To deal with this we had a project, aptly called "Project Trainwreck", to improve launch velocity, mostly by simplifying launch checklists and removing items that were no longer applicable or that, all things considered, no longer delivered “bang for the buck”.
Of course removing items seen as safety measures is often unpopular because it increases risk. On top of that, most organizations are extremely good at inertia. For that reason, when proposing to stop doing something, you often get pushback.
In one organization I worked for we were always sending some documents to employees in certain circumstances. I was involved with automating the document flow and since the easiest thing to automate is something that doesn’t need to be done, I asked why we were sending these documents at all. "That is a legal requirement", someone answered. I love that kind of pushback… "Do you have a table that maps out this requirement per country, preferably with a link to an article of civil law, a case number, or an article from a collective bargaining agreement?" I asked.
Cue a long and frustrating mail thread in which people tried to convince me this was an important legal requirement and I kept asking them to back that up.
Things got really interesting because the Netherlands was on the list of countries with that "requirement" and I am quite certain that it is not required there, being from the Netherlands and having gotten a degree in law from a Dutch university.
Most commonly, the main reason for staying with current behavior is the risk of change. Surely nobody worried about risk is ever going to agree to changing something that seems to work, albeit slowly. Overcoming that inertia requires a lot of research, stamina, and energy. It requires difficult people who can ask annoying questions to perform that important work. I am a difficult person and I can ask annoying questions, so I am perfectly suited for that job :-)
So if you are wondering why something is being done, ask why. If you are getting pushback, try to figure out if the people who are pushing back actually know what they are talking about and ascertain if they themselves have any experience with the cold water hose and now what it is.
Or is this just something we do around here?
On the other hand, there's "Chesterton's fence" https://en.wikipedia.org/wiki/G._K._Chesterton#Chesterton's_fence -- but that would be problematical in the "five monkeys" experiment.
As to useless reports - at one place I worked, it was standard procedure in the IT group to verify that each report was necessary by periodically not printing it and see if anyone complained. (It was also standard procedure to consider each system for rewrite about every five years, on the theory that by that time the system was either not needed or had so many new requirements that a rewrite made more sense than maintenance)
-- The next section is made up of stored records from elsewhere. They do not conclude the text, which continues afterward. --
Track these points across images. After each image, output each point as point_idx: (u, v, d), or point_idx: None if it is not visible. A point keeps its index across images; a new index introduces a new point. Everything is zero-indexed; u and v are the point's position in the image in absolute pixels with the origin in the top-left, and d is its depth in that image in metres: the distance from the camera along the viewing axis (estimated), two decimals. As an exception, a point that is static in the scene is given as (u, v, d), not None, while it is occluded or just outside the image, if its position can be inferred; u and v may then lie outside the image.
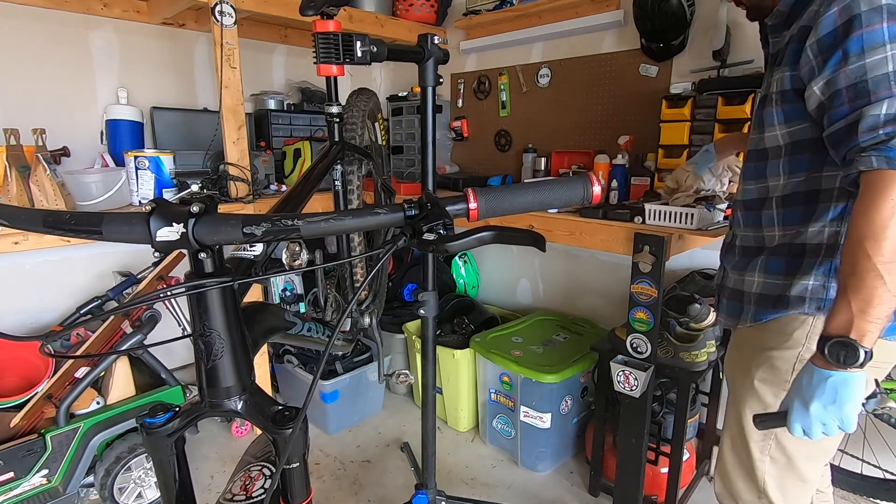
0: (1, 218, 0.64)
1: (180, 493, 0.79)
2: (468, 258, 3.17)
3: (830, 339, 0.92)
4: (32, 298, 2.44)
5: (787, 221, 1.14)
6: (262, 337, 0.91)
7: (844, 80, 0.93)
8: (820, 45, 0.96)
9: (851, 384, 0.92)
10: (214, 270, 0.67)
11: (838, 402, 0.92)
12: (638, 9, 2.19)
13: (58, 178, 1.96)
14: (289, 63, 3.25)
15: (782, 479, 1.20)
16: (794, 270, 1.12)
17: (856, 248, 0.90)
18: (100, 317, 2.20)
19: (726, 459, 1.30)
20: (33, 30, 2.33)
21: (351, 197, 1.80)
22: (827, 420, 0.94)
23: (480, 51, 3.01)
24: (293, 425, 0.71)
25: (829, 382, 0.92)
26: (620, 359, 1.84)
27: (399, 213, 0.64)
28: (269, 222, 0.60)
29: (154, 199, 0.61)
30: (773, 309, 1.16)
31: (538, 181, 0.66)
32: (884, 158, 0.88)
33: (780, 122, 1.10)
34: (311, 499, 0.77)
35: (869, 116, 0.90)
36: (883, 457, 1.97)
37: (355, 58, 1.26)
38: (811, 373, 0.95)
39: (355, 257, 1.91)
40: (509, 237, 0.61)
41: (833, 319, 0.93)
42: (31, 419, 1.93)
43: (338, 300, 2.00)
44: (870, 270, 0.88)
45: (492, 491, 2.23)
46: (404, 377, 1.97)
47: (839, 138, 0.96)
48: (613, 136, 2.44)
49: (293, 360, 2.68)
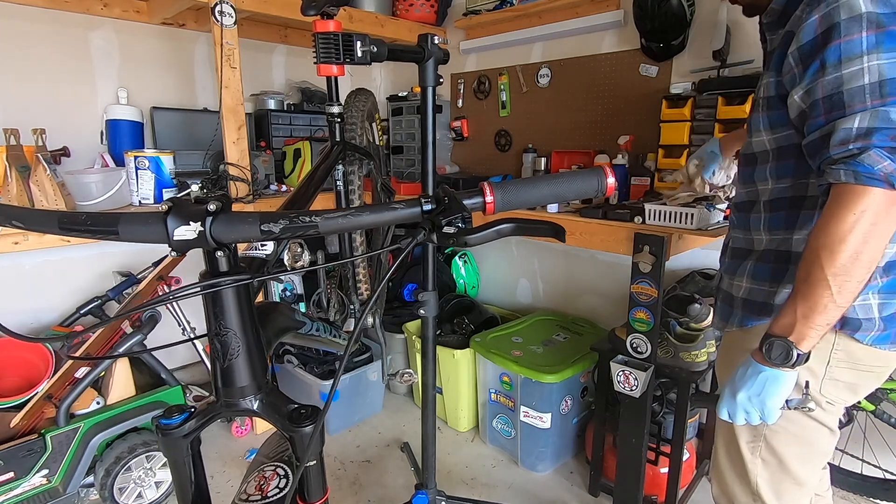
0: (15, 220, 0.63)
1: (196, 495, 0.78)
2: (468, 258, 3.17)
3: (771, 338, 0.97)
4: (32, 298, 2.43)
5: (773, 226, 1.14)
6: (275, 336, 0.91)
7: (821, 91, 0.92)
8: (801, 53, 0.96)
9: (780, 381, 0.98)
10: (230, 269, 0.67)
11: (763, 395, 1.00)
12: (638, 9, 2.20)
13: (58, 178, 1.95)
14: (289, 63, 3.25)
15: (776, 482, 1.21)
16: (779, 278, 1.13)
17: (811, 257, 0.93)
18: (120, 317, 2.18)
19: (720, 461, 1.30)
20: (33, 30, 2.32)
21: (352, 197, 1.80)
22: (750, 409, 1.03)
23: (480, 51, 3.02)
24: (310, 423, 0.71)
25: (759, 376, 1.00)
26: (620, 359, 1.84)
27: (416, 208, 0.63)
28: (286, 219, 0.60)
29: (170, 198, 0.60)
30: (758, 316, 1.17)
31: (553, 174, 0.66)
32: (851, 173, 0.88)
33: (766, 128, 1.10)
34: (328, 497, 0.77)
35: (841, 130, 0.89)
36: (883, 457, 1.98)
37: (355, 58, 1.26)
38: (747, 365, 1.03)
39: (368, 255, 1.91)
40: (529, 229, 0.61)
41: (778, 319, 0.98)
42: (31, 419, 1.92)
43: (341, 299, 2.00)
44: (820, 280, 0.91)
45: (492, 491, 2.24)
46: (408, 376, 1.97)
47: (814, 149, 0.96)
48: (613, 136, 2.45)
49: (293, 360, 2.68)
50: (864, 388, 1.13)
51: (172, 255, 0.62)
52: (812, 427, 1.15)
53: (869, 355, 1.07)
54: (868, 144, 0.87)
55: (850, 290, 0.91)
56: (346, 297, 1.95)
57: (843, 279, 0.89)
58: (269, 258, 0.83)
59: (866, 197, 0.87)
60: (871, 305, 1.05)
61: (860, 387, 1.12)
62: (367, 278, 1.95)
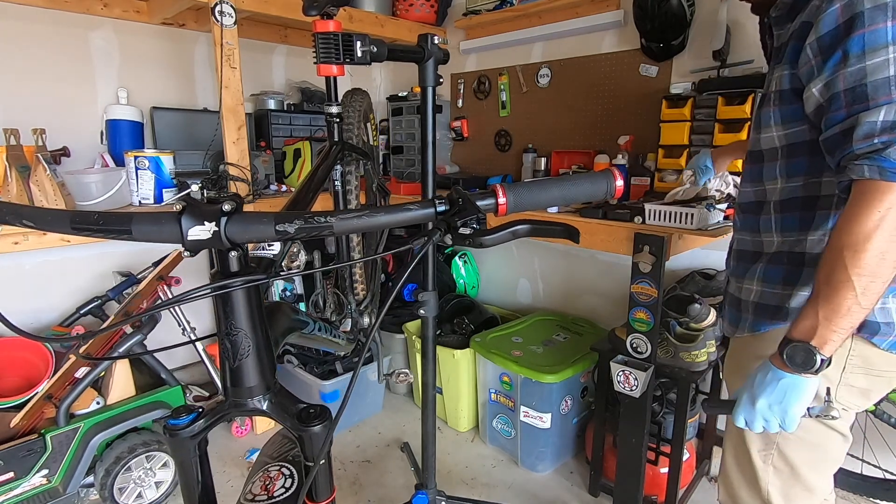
0: (27, 219, 0.63)
1: (202, 495, 0.78)
2: (468, 258, 3.17)
3: (791, 343, 0.92)
4: (32, 298, 2.43)
5: (785, 227, 1.10)
6: (282, 336, 0.91)
7: (843, 83, 0.88)
8: (820, 44, 0.91)
9: (801, 388, 0.93)
10: (240, 269, 0.67)
11: (784, 402, 0.94)
12: (638, 9, 2.21)
13: (58, 178, 1.95)
14: (289, 63, 3.25)
15: (787, 488, 1.18)
16: (793, 280, 1.09)
17: (834, 258, 0.88)
18: (132, 320, 2.17)
19: (729, 468, 1.27)
20: (33, 30, 2.31)
21: (349, 197, 1.80)
22: (770, 417, 0.97)
23: (480, 51, 3.02)
24: (319, 423, 0.71)
25: (780, 383, 0.94)
26: (620, 359, 1.84)
27: (430, 209, 0.64)
28: (301, 220, 0.60)
29: (183, 197, 0.60)
30: (771, 320, 1.13)
31: (563, 176, 0.66)
32: (876, 168, 0.84)
33: (777, 123, 1.06)
34: (335, 496, 0.77)
35: (865, 123, 0.85)
36: (883, 457, 1.98)
37: (355, 58, 1.25)
38: (766, 370, 0.97)
39: (381, 255, 1.92)
40: (544, 230, 0.61)
41: (798, 323, 0.93)
42: (31, 419, 1.92)
43: (338, 300, 2.00)
44: (844, 281, 0.87)
45: (492, 491, 2.24)
46: (404, 376, 1.97)
47: (834, 144, 0.92)
48: (613, 136, 2.46)
49: (293, 360, 2.68)
50: (877, 393, 1.10)
51: (185, 255, 0.62)
52: (825, 433, 1.12)
53: (884, 360, 1.05)
54: (894, 138, 0.83)
55: (875, 292, 0.87)
56: (343, 297, 1.96)
57: (868, 280, 0.85)
58: (276, 258, 0.83)
59: (892, 193, 0.83)
60: (890, 309, 1.01)
61: (873, 392, 1.09)
62: (363, 278, 1.95)
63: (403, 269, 2.43)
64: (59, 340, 1.44)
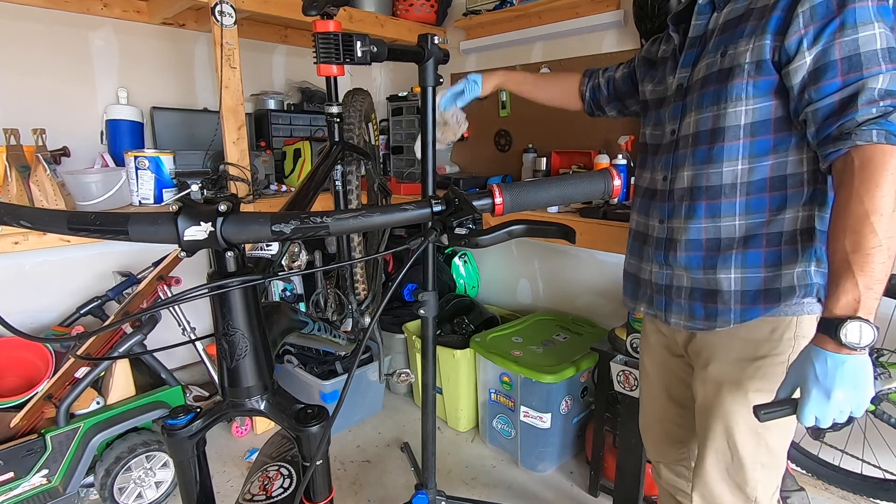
0: (24, 220, 0.63)
1: (200, 495, 0.78)
2: (468, 258, 3.17)
3: (842, 322, 0.86)
4: (32, 298, 2.43)
5: (752, 209, 1.08)
6: (280, 336, 0.91)
7: (839, 52, 0.92)
8: (813, 14, 0.94)
9: (867, 367, 0.88)
10: (237, 269, 0.67)
11: (859, 387, 0.88)
12: (638, 9, 2.21)
13: (58, 178, 1.95)
14: (289, 63, 3.25)
15: (768, 479, 1.17)
16: (776, 261, 1.08)
17: (858, 226, 0.87)
18: (131, 319, 2.16)
19: (708, 474, 1.22)
20: (33, 30, 2.32)
21: (350, 197, 1.80)
22: (845, 408, 0.89)
23: (480, 51, 3.02)
24: (317, 423, 0.71)
25: (846, 367, 0.86)
26: (620, 359, 1.85)
27: (426, 209, 0.64)
28: (297, 220, 0.60)
29: (179, 198, 0.60)
30: (765, 304, 1.10)
31: (560, 176, 0.66)
32: (884, 133, 0.87)
33: (749, 97, 1.04)
34: (333, 497, 0.77)
35: (867, 90, 0.89)
36: (883, 457, 1.98)
37: (355, 58, 1.25)
38: (823, 359, 0.88)
39: (382, 254, 1.91)
40: (540, 230, 0.61)
41: (838, 300, 0.88)
42: (31, 419, 1.92)
43: (339, 299, 2.01)
44: (877, 246, 0.86)
45: (492, 491, 2.24)
46: (405, 376, 1.97)
47: (828, 112, 0.93)
48: (613, 136, 2.45)
49: (293, 360, 2.68)
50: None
51: (181, 256, 0.62)
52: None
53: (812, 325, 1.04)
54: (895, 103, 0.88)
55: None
56: (343, 296, 1.96)
57: (893, 240, 0.86)
58: (273, 258, 0.83)
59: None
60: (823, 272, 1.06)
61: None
62: (364, 278, 1.96)
63: (401, 269, 2.41)
64: (59, 340, 1.43)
And a friend from one of the big agencies told me of an audit at a large electric utility where one person's job appeared to consist of receiving each month a large report, which he read and then threw out.
This reminds me of a job many moons ago at a public institution. A small but important (in the rules & regulations sense) process involved passing pieces of paper around among representatives of a couple of different functions (in this case, HR and a set of labor unions.)
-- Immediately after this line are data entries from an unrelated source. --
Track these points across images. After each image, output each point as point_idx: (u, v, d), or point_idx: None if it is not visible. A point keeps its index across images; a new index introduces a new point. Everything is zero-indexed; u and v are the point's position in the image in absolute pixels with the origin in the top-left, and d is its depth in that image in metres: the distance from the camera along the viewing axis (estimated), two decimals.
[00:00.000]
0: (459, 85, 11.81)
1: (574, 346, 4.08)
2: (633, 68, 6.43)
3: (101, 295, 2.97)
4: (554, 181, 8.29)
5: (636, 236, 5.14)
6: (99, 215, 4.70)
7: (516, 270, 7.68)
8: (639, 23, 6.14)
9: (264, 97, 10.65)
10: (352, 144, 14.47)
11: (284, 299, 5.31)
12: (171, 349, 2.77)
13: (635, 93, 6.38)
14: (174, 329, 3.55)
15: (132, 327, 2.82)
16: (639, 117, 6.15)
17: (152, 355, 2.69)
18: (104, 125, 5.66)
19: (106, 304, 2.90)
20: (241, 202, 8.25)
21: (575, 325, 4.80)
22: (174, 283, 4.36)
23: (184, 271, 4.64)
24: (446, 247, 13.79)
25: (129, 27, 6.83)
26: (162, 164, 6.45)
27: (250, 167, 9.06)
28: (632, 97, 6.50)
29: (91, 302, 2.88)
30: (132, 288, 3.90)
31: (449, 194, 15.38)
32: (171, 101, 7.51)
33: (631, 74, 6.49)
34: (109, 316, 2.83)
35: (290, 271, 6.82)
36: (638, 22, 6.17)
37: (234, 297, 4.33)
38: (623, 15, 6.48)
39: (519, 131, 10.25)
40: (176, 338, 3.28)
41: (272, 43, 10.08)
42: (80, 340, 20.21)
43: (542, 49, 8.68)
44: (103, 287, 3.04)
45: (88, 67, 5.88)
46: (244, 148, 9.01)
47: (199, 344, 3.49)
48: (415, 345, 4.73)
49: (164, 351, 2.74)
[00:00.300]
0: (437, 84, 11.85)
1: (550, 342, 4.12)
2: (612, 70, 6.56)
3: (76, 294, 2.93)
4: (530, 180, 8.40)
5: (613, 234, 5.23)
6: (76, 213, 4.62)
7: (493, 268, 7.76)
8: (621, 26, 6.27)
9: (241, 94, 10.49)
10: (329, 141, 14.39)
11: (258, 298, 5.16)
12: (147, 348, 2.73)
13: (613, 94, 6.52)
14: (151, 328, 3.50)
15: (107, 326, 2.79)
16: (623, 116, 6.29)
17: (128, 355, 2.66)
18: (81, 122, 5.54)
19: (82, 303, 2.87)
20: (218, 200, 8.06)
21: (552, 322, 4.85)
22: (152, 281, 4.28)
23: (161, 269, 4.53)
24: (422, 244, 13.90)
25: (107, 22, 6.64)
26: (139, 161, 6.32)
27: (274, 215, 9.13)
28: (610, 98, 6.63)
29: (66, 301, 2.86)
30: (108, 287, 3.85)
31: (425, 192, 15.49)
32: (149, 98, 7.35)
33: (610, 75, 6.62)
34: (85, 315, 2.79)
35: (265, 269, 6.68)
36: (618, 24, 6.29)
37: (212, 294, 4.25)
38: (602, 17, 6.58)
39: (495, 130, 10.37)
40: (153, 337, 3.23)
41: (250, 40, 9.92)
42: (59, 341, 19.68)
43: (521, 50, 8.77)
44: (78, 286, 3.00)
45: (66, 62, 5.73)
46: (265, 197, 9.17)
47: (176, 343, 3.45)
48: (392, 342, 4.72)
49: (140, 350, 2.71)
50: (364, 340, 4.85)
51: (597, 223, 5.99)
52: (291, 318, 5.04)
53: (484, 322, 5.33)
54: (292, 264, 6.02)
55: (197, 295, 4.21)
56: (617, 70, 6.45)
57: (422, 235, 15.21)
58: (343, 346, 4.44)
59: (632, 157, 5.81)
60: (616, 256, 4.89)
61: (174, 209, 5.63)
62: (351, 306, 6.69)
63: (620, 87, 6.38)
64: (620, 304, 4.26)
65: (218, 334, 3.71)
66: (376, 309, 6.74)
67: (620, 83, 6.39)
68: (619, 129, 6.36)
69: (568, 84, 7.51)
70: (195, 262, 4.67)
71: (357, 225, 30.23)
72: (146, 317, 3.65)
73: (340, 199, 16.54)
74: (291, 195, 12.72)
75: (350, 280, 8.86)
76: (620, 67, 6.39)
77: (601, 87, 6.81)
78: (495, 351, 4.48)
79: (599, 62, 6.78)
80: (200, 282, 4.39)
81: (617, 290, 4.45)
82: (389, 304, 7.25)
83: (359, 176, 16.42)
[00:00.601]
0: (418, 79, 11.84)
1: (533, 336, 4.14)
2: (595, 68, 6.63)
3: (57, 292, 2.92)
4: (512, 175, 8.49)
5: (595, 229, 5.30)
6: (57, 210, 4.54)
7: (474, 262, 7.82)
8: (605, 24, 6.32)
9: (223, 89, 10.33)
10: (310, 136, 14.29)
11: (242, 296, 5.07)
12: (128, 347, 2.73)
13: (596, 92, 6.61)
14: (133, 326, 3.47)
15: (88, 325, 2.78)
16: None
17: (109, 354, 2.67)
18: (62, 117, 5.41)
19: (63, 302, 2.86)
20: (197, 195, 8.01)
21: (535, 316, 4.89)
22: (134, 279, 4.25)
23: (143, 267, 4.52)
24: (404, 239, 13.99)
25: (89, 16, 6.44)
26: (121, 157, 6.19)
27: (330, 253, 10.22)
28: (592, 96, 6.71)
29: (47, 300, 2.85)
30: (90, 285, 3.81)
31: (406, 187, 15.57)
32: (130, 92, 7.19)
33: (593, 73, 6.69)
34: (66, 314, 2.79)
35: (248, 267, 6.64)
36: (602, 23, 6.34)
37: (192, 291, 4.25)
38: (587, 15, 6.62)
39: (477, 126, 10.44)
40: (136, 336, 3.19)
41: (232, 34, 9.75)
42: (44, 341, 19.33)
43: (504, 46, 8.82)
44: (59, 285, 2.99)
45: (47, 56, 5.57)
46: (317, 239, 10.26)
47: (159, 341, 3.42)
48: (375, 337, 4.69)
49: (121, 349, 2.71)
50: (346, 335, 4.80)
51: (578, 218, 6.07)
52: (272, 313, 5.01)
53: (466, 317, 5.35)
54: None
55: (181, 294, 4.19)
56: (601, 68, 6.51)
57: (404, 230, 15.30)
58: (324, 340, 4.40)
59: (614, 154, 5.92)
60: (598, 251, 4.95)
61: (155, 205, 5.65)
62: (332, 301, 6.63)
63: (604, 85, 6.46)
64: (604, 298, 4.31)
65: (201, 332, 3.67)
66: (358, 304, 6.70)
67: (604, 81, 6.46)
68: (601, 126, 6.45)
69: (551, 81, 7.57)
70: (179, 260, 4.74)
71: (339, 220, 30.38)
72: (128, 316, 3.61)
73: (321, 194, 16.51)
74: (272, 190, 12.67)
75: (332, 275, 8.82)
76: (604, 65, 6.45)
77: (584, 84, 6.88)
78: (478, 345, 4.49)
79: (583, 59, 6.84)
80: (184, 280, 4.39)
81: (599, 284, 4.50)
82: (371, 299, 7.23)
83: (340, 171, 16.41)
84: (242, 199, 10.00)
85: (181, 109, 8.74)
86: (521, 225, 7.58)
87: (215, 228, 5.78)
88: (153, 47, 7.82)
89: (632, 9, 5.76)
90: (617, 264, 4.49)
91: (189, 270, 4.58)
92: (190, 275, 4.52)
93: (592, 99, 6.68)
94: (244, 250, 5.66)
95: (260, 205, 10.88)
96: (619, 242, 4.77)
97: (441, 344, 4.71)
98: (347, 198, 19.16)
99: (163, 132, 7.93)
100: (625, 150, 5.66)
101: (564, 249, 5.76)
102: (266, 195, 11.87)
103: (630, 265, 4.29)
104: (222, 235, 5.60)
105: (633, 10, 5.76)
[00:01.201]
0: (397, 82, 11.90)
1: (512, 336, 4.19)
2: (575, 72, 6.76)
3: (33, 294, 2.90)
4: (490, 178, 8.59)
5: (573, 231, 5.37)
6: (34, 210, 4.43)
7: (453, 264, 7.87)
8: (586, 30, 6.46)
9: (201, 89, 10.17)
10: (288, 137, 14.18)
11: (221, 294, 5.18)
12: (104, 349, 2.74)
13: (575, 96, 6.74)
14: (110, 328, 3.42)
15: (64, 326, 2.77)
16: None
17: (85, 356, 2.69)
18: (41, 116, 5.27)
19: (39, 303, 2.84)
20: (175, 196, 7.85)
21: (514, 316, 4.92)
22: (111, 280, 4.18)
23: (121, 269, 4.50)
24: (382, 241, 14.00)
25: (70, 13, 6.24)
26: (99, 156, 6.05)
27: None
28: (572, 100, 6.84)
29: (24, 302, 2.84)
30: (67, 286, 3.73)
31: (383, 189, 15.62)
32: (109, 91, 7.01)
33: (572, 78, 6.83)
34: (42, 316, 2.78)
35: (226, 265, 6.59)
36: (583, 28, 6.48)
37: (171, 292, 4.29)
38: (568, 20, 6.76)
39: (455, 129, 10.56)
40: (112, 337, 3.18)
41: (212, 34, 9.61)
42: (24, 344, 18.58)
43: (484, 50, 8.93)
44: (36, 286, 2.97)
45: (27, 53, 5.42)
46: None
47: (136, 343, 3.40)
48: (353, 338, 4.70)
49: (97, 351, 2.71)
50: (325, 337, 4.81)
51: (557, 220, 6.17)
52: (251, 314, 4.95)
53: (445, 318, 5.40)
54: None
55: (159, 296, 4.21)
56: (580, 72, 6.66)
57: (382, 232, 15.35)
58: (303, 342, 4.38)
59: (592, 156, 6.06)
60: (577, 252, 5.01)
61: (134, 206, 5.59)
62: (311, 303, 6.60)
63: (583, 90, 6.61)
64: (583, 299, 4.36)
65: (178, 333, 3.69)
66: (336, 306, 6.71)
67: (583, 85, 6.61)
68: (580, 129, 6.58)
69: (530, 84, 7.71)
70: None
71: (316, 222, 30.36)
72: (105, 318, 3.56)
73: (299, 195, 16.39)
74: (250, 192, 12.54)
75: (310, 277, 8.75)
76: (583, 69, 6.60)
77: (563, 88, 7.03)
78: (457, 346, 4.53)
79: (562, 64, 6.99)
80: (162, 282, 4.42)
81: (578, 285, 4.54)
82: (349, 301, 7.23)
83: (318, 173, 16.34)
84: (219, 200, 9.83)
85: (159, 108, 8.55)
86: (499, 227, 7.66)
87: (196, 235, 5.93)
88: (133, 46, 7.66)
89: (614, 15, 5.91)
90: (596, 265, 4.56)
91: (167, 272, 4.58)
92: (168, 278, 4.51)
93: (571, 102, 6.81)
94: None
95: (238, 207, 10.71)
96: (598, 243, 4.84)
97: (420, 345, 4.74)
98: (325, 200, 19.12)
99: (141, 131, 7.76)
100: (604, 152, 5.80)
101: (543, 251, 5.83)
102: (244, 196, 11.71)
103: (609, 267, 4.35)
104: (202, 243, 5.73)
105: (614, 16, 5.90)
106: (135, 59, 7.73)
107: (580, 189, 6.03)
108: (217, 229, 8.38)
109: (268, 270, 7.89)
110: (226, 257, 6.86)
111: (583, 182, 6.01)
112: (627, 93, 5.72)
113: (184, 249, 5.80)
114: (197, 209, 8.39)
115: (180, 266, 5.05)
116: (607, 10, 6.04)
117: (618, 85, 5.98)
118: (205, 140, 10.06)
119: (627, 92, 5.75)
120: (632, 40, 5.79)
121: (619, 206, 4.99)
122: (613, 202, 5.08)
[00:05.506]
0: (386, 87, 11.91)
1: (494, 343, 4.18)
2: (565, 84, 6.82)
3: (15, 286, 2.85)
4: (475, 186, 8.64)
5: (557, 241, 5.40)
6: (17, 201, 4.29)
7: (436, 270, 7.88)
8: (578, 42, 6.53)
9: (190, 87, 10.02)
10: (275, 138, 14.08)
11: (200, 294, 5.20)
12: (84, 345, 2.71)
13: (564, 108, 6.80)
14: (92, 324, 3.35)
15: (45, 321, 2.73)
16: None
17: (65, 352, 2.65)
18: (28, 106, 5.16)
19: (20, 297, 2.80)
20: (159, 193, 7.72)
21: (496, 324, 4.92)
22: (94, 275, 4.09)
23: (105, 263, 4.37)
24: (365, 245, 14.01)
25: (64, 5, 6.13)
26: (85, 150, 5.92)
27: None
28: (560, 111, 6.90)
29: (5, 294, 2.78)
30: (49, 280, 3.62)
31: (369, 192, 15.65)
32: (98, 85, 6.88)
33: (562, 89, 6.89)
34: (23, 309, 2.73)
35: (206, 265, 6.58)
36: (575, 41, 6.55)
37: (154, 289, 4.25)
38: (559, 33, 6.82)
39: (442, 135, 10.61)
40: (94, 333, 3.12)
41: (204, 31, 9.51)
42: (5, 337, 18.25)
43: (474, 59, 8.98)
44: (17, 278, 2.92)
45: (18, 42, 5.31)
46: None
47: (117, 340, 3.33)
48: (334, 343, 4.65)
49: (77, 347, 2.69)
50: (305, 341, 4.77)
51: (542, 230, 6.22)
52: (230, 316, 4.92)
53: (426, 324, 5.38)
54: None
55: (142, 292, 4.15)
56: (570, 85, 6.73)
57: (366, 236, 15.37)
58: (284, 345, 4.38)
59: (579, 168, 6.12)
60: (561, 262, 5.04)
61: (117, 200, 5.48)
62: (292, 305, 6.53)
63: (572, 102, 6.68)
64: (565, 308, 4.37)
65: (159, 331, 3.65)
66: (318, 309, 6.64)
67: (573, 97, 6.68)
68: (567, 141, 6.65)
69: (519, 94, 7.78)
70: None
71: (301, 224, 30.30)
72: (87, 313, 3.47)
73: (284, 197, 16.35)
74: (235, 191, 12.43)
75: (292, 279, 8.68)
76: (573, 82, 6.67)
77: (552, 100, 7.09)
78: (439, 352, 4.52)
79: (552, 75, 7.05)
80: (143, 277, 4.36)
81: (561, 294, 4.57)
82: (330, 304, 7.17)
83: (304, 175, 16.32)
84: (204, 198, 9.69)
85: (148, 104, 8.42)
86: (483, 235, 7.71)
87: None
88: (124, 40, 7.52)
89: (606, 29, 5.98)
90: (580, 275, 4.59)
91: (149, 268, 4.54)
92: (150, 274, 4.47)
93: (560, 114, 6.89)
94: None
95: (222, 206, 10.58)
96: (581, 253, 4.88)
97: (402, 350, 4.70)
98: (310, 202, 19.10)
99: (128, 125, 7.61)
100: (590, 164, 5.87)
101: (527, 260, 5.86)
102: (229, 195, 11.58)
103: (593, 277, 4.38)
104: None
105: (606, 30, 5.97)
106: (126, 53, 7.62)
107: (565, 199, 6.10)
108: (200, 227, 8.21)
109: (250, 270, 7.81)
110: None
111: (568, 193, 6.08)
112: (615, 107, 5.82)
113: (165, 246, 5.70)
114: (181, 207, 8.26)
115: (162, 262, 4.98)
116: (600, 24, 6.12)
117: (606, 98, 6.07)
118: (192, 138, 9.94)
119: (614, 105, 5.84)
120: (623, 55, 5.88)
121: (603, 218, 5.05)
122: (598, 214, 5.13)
HR got a new manager, a sort with some initiative, and soon there was a request to the IT department to make this process no longer involve paper—to create a web version of the workflow.
Easy peasy said and done.
A brief bit of time passes, then in comes a feature request: "please introduce a timeout after which an errand is automatically marked as `closed approved`".
Done.
Years later, I bump into two of the folks who were involved in the specification of this little system, and ask them whether it is still serving its purpose. They look at each other, one shrugs and says "guess so, I haven't looked at it in ages", to which the other agrees.
They had shrewdly unburdened themselves of a meaningless—but apparently required—process by requesting it be automated such that even a token bit of human attention could be elided.